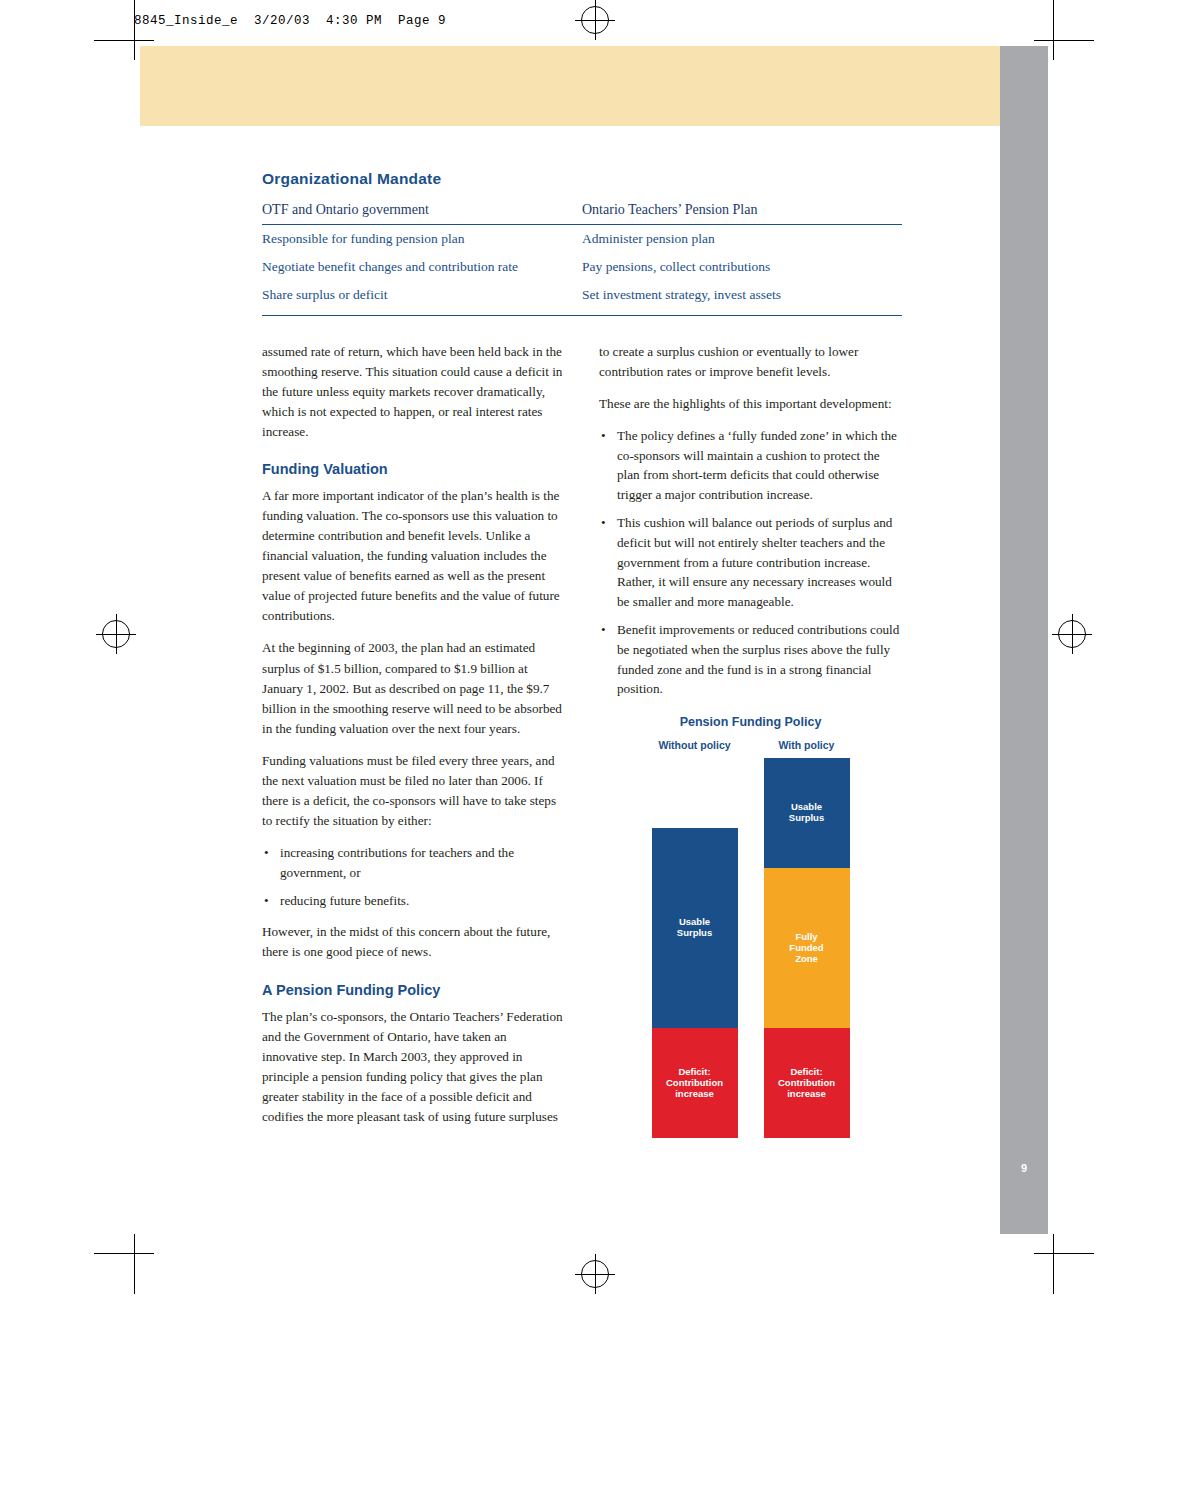8845_Inside_e 3/20/03 4:30 PM Page 9
9
Organizational Mandate
| OTF and Ontario government | Ontario Teachers’ Pension Plan |
| --- | --- |
| Responsible for funding pension plan | Administer pension plan |
| Negotiate benefit changes and contribution rate | Pay pensions, collect contributions |
| Share surplus or deficit | Set investment strategy, invest assets |
assumed rate of return, which have been held back in the smoothing reserve. This situation could cause a deficit in the future unless equity markets recover dramatically, which is not expected to happen, or real interest rates increase.
Funding Valuation
A far more important indicator of the plan’s health is the funding valuation. The co-sponsors use this valuation to determine contribution and benefit levels. Unlike a financial valuation, the funding valuation includes the present value of benefits earned as well as the present value of projected future benefits and the value of future contributions.
At the beginning of 2003, the plan had an estimated surplus of $1.5 billion, compared to $1.9 billion at January 1, 2002. But as described on page 11, the $9.7 billion in the smoothing reserve will need to be absorbed in the funding valuation over the next four years.
Funding valuations must be filed every three years, and the next valuation must be filed no later than 2006. If there is a deficit, the co-sponsors will have to take steps to rectify the situation by either:
increasing contributions for teachers and the government, or
reducing future benefits.
However, in the midst of this concern about the future, there is one good piece of news.
A Pension Funding Policy
The plan’s co-sponsors, the Ontario Teachers’ Federation and the Government of Ontario, have taken an innovative step. In March 2003, they approved in principle a pension funding policy that gives the plan greater stability in the face of a possible deficit and codifies the more pleasant task of using future surpluses to create a surplus cushion or eventually to lower contribution rates or improve benefit levels.
These are the highlights of this important development:
The policy defines a ‘fully funded zone’ in which the co-sponsors will maintain a cushion to protect the plan from short-term deficits that could otherwise trigger a major contribution increase.
This cushion will balance out periods of surplus and deficit but will not entirely shelter teachers and the government from a future contribution increase. Rather, it will ensure any necessary increases would be smaller and more manageable.
Benefit improvements or reduced contributions could be negotiated when the surplus rises above the fully funded zone and the fund is in a strong financial position.
Pension Funding Policy
Without policy With policy
Usable
Surplus
Deficit:
Contribution
increase
Usable
Surplus
Fully
Funded
Zone
Deficit:
Contribution
increase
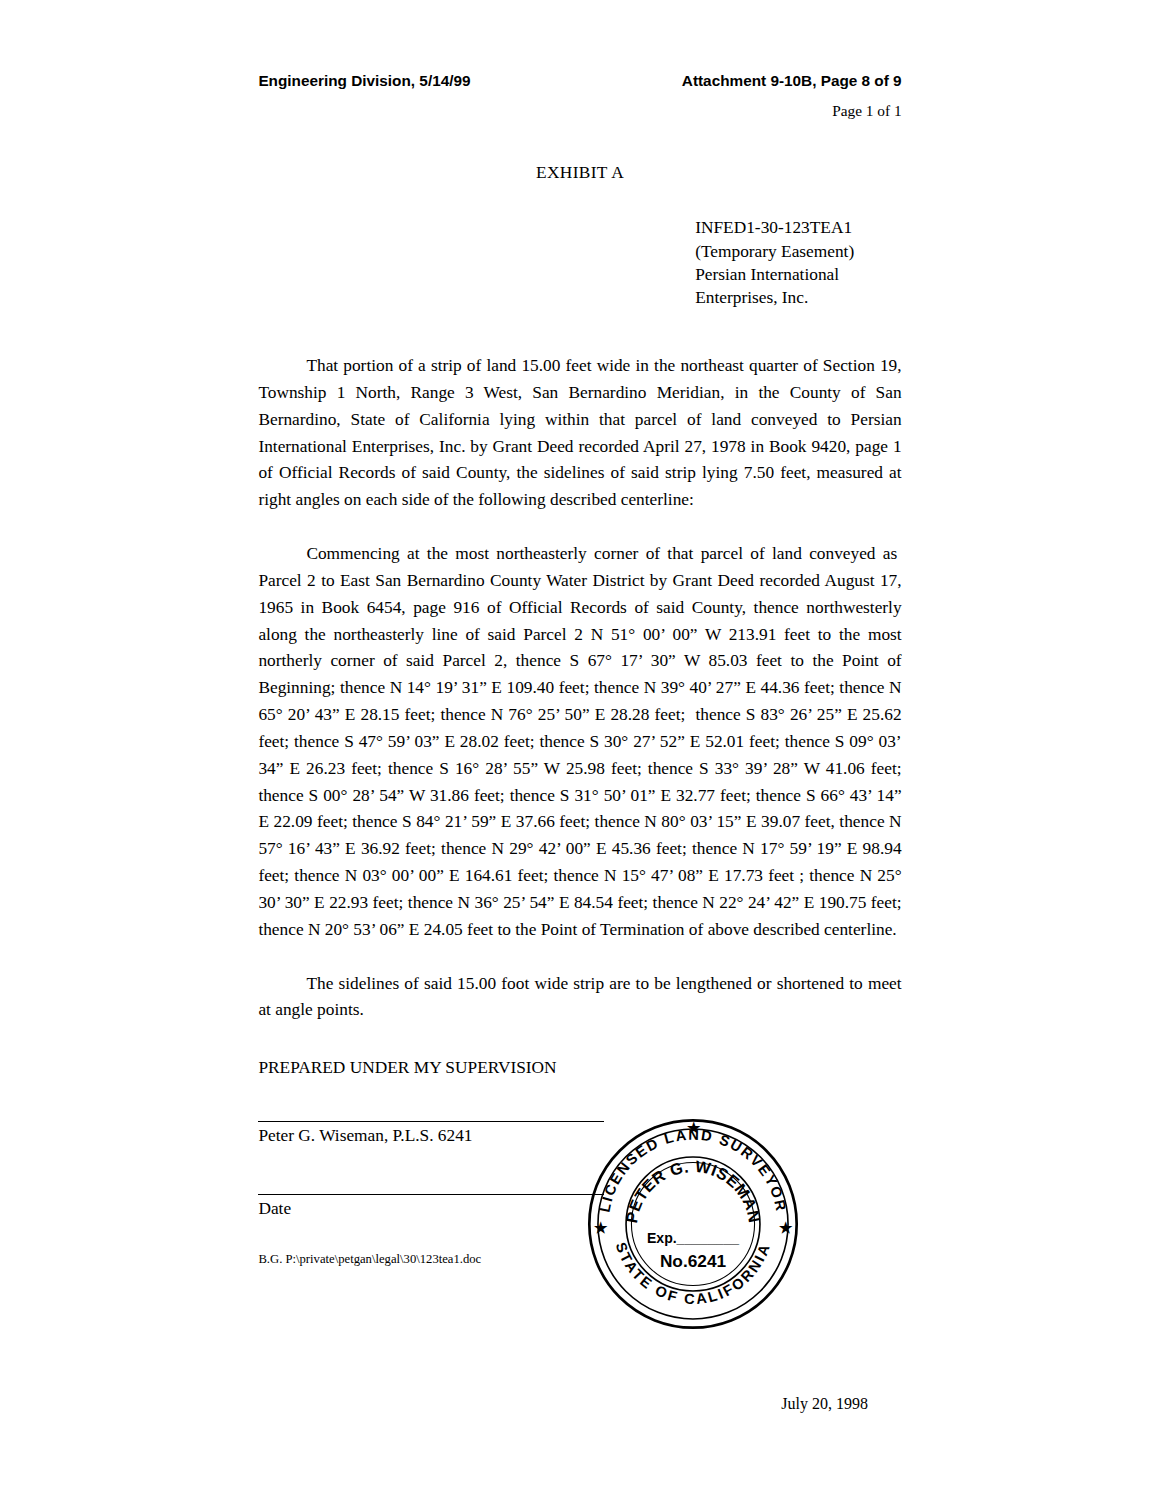Engineering Division, 5/14/99
Attachment 9-10B, Page 8 of 9
Page 1 of 1
EXHIBIT A
INFED1-30-123TEA1
(Temporary Easement)
Persian International
Enterprises, Inc.
That portion of a strip of land 15.00 feet wide in the northeast quarter of Section 19, Township 1 North, Range 3 West, San Bernardino Meridian, in the County of San Bernardino, State of California lying within that parcel of land conveyed to Persian International Enterprises, Inc. by Grant Deed recorded April 27, 1978 in Book 9420, page 1 of Official Records of said County, the sidelines of said strip lying 7.50 feet, measured at right angles on each side of the following described centerline:
Commencing at the most northeasterly corner of that parcel of land conveyed as Parcel 2 to East San Bernardino County Water District by Grant Deed recorded August 17, 1965 in Book 6454, page 916 of Official Records of said County, thence northwesterly along the northeasterly line of said Parcel 2 N 51° 00’ 00” W 213.91 feet to the most northerly corner of said Parcel 2, thence S 67° 17’ 30” W 85.03 feet to the Point of Beginning; thence N 14° 19’ 31” E 109.40 feet; thence N 39° 40’ 27” E 44.36 feet; thence N 65° 20’ 43” E 28.15 feet; thence N 76° 25’ 50” E 28.28 feet; thence S 83° 26’ 25” E 25.62 feet; thence S 47° 59’ 03” E 28.02 feet; thence S 30° 27’ 52” E 52.01 feet; thence S 09° 03’ 34” E 26.23 feet; thence S 16° 28’ 55” W 25.98 feet; thence S 33° 39’ 28” W 41.06 feet; thence S 00° 28’ 54” W 31.86 feet; thence S 31° 50’ 01” E 32.77 feet; thence S 66° 43’ 14” E 22.09 feet; thence S 84° 21’ 59” E 37.66 feet; thence N 80° 03’ 15” E 39.07 feet, thence N 57° 16’ 43” E 36.92 feet; thence N 29° 42’ 00” E 45.36 feet; thence N 17° 59’ 19” E 98.94 feet; thence N 03° 00’ 00” E 164.61 feet; thence N 15° 47’ 08” E 17.73 feet ; thence N 25° 30’ 30” E 22.93 feet; thence N 36° 25’ 54” E 84.54 feet; thence N 22° 24’ 42” E 190.75 feet; thence N 20° 53’ 06” E 24.05 feet to the Point of Termination of above described centerline.
The sidelines of said 15.00 foot wide strip are to be lengthened or shortened to meet at angle points.
PREPARED UNDER MY SUPERVISION
Peter G. Wiseman, P.L.S. 6241
Date
B.G. P:\private\petgan\legal\30\123tea1.doc
LICENSED LAND SURVEYOR STATE OF CALIFORNIA PETER G. WISEMAN Exp.________ No.6241 ★ ★ ★
July 20, 1998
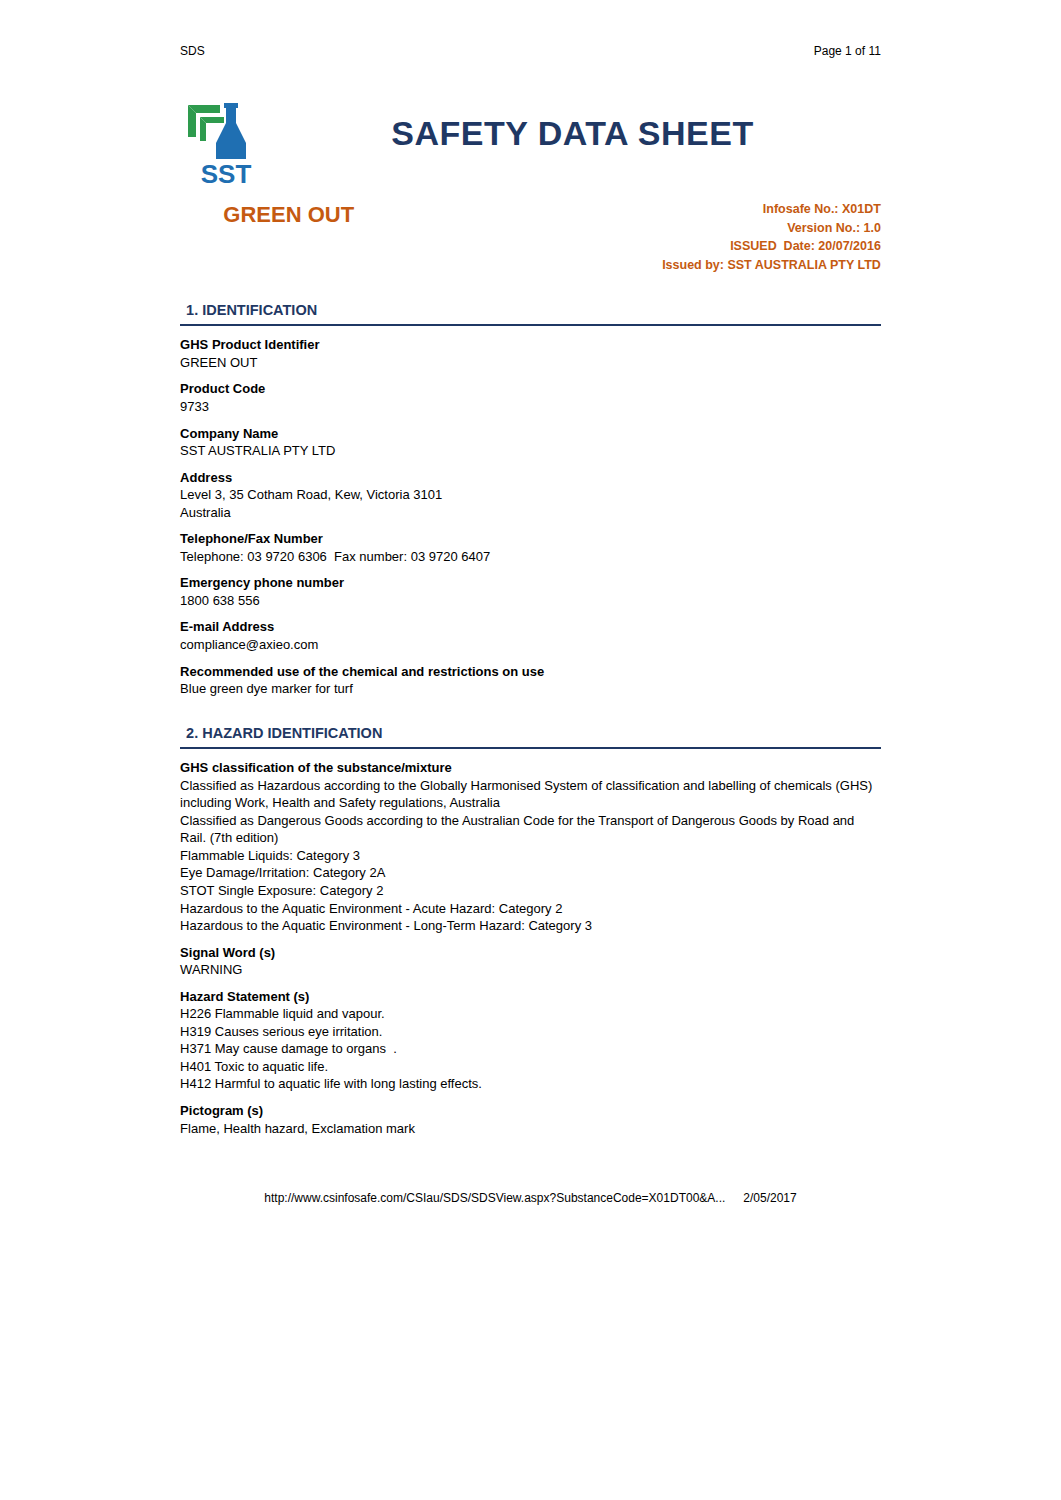SDS
Page 1 of 11
SST
SAFETY DATA SHEET
GREEN OUT
Infosafe No.: X01DT
Version No.: 1.0
ISSUED Date: 20/07/2016
Issued by: SST AUSTRALIA PTY LTD
1. IDENTIFICATION
GHS Product Identifier
GREEN OUT
Product Code
9733
Company Name
SST AUSTRALIA PTY LTD
Address
Level 3, 35 Cotham Road, Kew, Victoria 3101
Australia
Telephone/Fax Number
Telephone: 03 9720 6306 Fax number: 03 9720 6407
Emergency phone number
1800 638 556
E-mail Address
compliance@axieo.com
Recommended use of the chemical and restrictions on use
Blue green dye marker for turf
2. HAZARD IDENTIFICATION
GHS classification of the substance/mixture
Classified as Hazardous according to the Globally Harmonised System of classification and labelling of chemicals (GHS) including Work, Health and Safety regulations, Australia
Classified as Dangerous Goods according to the Australian Code for the Transport of Dangerous Goods by Road and Rail. (7th edition)
Flammable Liquids: Category 3
Eye Damage/Irritation: Category 2A
STOT Single Exposure: Category 2
Hazardous to the Aquatic Environment - Acute Hazard: Category 2
Hazardous to the Aquatic Environment - Long-Term Hazard: Category 3
Signal Word (s)
WARNING
Hazard Statement (s)
H226 Flammable liquid and vapour.
H319 Causes serious eye irritation.
H371 May cause damage to organs .
H401 Toxic to aquatic life.
H412 Harmful to aquatic life with long lasting effects.
Pictogram (s)
Flame, Health hazard, Exclamation mark
http://www.csinfosafe.com/CSIau/SDS/SDSView.aspx?SubstanceCode=X01DT00&A... 2/05/2017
####################
HOW TO COMPLETE THIS TASK: The lines to return are those in the records above that hold the word "Telephone".

RESPONSE TO THIS TASK:
Telephone/Fax Number
Telephone: 03 9720 6306 Fax number: 03 9720 6407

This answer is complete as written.